EXERCISE OBJECTIVE:
Scan the entries for the word "worn". Every line that has it should be copied.

DATA SUPPLIED:
# # # # # # #

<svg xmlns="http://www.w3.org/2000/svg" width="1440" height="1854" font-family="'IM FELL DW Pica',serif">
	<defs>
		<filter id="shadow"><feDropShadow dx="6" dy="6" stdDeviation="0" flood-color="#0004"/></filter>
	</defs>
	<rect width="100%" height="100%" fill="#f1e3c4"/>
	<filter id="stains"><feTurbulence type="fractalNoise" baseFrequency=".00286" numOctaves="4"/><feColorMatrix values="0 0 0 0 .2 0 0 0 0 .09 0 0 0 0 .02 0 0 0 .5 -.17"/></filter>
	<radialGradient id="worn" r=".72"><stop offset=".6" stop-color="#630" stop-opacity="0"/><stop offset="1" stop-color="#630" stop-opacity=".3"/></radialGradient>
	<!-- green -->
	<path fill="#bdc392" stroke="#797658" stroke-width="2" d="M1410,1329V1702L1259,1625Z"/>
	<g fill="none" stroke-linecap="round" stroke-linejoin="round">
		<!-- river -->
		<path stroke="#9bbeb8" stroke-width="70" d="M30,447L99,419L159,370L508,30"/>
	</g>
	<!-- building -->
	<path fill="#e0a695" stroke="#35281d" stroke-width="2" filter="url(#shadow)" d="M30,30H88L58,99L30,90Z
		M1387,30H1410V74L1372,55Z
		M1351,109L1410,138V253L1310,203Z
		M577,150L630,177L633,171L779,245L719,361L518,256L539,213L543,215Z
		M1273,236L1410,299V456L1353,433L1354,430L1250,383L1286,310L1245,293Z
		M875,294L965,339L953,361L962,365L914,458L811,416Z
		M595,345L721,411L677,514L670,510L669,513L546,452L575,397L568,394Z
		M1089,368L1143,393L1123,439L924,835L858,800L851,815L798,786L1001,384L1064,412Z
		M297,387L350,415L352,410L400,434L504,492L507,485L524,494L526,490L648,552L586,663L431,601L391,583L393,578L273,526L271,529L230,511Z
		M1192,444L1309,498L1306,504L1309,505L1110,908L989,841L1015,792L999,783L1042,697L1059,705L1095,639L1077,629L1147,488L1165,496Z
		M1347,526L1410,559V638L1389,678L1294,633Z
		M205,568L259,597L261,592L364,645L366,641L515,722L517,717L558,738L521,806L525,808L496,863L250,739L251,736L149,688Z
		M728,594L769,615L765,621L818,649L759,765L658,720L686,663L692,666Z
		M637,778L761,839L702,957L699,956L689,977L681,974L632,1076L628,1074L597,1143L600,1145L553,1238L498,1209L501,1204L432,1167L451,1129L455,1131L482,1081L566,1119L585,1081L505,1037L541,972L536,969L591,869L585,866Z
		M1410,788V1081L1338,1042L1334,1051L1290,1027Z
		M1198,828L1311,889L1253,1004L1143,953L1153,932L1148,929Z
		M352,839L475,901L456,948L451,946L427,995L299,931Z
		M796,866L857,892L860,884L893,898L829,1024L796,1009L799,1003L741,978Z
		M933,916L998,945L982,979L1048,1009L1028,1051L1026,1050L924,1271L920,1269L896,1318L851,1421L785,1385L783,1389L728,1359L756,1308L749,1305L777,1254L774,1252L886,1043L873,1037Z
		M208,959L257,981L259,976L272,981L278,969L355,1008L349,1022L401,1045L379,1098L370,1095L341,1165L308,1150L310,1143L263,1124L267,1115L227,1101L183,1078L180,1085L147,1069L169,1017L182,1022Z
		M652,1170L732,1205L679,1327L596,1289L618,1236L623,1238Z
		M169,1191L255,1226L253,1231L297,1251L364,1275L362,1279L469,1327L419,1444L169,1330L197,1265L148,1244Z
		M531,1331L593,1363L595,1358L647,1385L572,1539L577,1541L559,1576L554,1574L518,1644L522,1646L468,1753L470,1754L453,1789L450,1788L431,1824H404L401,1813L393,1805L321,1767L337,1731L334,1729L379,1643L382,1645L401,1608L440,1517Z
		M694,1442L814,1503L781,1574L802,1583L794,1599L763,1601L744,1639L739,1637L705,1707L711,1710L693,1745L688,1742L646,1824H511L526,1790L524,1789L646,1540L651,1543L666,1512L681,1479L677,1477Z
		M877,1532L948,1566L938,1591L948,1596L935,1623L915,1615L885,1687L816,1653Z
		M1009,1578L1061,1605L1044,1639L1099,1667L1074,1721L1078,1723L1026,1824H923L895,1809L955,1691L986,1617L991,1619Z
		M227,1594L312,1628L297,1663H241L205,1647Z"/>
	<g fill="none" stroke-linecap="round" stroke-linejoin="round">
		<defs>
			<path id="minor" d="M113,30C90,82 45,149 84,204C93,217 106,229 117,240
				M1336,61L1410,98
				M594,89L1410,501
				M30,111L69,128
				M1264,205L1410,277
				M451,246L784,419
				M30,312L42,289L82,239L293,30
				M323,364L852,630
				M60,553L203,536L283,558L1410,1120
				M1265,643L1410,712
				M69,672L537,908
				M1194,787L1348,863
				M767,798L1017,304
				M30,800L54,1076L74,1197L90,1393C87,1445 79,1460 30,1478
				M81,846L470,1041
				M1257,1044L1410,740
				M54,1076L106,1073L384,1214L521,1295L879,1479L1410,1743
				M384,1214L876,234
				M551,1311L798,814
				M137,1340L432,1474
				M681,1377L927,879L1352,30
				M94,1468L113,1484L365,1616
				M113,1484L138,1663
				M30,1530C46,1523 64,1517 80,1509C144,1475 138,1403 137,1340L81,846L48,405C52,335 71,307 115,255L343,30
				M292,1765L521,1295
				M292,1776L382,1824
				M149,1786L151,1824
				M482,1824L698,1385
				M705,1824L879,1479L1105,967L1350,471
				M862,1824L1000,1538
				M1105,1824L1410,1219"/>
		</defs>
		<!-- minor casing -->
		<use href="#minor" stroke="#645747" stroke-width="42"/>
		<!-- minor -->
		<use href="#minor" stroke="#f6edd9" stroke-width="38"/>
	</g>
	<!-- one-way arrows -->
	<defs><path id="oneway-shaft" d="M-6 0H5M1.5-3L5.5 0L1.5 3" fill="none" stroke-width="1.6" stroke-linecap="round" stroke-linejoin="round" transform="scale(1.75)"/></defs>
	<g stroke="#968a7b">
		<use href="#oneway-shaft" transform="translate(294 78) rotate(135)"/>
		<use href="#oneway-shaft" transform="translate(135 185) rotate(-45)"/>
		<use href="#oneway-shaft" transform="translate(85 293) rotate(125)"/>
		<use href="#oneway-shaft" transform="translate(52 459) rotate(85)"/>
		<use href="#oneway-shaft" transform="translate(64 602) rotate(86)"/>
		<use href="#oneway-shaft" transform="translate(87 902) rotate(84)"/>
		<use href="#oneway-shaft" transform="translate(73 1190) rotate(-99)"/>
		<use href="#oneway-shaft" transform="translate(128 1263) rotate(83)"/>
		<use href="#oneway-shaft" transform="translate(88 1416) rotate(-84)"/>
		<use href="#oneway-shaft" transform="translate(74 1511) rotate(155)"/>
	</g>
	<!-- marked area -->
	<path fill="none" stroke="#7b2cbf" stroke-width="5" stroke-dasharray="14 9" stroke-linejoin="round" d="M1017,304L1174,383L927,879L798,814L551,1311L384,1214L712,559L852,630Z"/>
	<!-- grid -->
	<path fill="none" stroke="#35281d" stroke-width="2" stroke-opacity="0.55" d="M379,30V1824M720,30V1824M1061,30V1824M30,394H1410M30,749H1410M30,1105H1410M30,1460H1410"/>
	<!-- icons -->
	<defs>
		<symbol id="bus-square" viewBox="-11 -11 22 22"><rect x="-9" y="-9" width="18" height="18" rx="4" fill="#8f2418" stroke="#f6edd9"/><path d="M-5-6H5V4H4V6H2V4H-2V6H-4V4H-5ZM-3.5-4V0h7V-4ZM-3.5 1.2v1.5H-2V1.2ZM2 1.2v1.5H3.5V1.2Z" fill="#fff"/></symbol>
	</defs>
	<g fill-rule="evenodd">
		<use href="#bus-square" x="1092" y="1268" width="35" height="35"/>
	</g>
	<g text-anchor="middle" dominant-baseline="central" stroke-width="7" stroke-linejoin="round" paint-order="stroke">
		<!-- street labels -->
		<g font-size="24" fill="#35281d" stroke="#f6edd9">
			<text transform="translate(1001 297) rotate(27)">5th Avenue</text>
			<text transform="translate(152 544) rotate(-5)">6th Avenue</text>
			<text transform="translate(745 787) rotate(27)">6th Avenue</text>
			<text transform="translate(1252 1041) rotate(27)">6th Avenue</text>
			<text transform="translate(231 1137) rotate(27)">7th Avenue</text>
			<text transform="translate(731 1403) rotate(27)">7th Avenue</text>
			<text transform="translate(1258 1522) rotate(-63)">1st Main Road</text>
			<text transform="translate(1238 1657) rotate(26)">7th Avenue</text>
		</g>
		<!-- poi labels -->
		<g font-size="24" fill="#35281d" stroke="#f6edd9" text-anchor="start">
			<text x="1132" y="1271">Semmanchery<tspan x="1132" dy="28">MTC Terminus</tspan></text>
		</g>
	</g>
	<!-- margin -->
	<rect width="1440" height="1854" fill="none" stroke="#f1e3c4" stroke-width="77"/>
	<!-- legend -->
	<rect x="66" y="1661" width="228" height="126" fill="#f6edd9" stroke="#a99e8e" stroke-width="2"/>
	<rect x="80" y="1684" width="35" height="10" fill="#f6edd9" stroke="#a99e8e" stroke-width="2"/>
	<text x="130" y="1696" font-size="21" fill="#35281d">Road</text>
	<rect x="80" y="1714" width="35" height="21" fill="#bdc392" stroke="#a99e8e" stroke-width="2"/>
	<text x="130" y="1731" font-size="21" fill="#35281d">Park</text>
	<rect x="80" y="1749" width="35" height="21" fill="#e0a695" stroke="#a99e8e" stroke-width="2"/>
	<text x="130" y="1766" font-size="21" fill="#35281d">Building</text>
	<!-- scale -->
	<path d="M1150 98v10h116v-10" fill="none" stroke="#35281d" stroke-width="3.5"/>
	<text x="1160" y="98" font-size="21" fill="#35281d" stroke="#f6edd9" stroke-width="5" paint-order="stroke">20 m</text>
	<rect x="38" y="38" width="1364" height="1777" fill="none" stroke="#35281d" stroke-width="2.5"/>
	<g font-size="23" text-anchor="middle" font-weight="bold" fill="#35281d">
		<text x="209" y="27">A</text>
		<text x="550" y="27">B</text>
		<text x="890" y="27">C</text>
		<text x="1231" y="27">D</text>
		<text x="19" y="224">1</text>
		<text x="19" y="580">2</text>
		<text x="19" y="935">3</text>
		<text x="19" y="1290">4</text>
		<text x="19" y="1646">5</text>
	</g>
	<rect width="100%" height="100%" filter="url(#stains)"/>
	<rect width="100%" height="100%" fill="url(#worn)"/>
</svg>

# # # # # # #

RESPONSE FOR THIS EXERCISE:
	<radialGradient id="worn" r=".72"><stop offset=".6" stop-color="#630" stop-opacity="0"/><stop offset="1" stop-color="#630" stop-opacity=".3"/></radialGradient>
	<rect width="100%" height="100%" fill="url(#worn)"/>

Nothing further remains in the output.